Records from a collection
---*---

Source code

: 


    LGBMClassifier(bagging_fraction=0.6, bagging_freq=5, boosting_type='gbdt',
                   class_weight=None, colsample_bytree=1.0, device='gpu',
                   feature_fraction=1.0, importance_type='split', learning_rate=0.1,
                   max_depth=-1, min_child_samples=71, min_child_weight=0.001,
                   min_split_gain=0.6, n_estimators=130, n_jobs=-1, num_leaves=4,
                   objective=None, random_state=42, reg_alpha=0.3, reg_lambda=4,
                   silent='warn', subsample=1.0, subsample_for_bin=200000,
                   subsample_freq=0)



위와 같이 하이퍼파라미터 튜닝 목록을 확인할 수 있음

---*---

## Task directions
All of the entries, from the first line to the last, should be duplicated exactly.

## Response to this task
Source code

: 


    LGBMClassifier(bagging_fraction=0.6, bagging_freq=5, boosting_type='gbdt',
                   class_weight=None, colsample_bytree=1.0, device='gpu',
                   feature_fraction=1.0, importance_type='split', learning_rate=0.1,
                   max_depth=-1, min_child_samples=71, min_child_weight=0.001,
                   min_split_gain=0.6, n_estimators=130, n_jobs=-1, num_leaves=4,
                   objective=None, random_state=42, reg_alpha=0.3, reg_lambda=4,
                   silent='warn', subsample=1.0, subsample_for_bin=200000,
                   subsample_freq=0)



위와 같이 하이퍼파라미터 튜닝 목록을 확인할 수 있음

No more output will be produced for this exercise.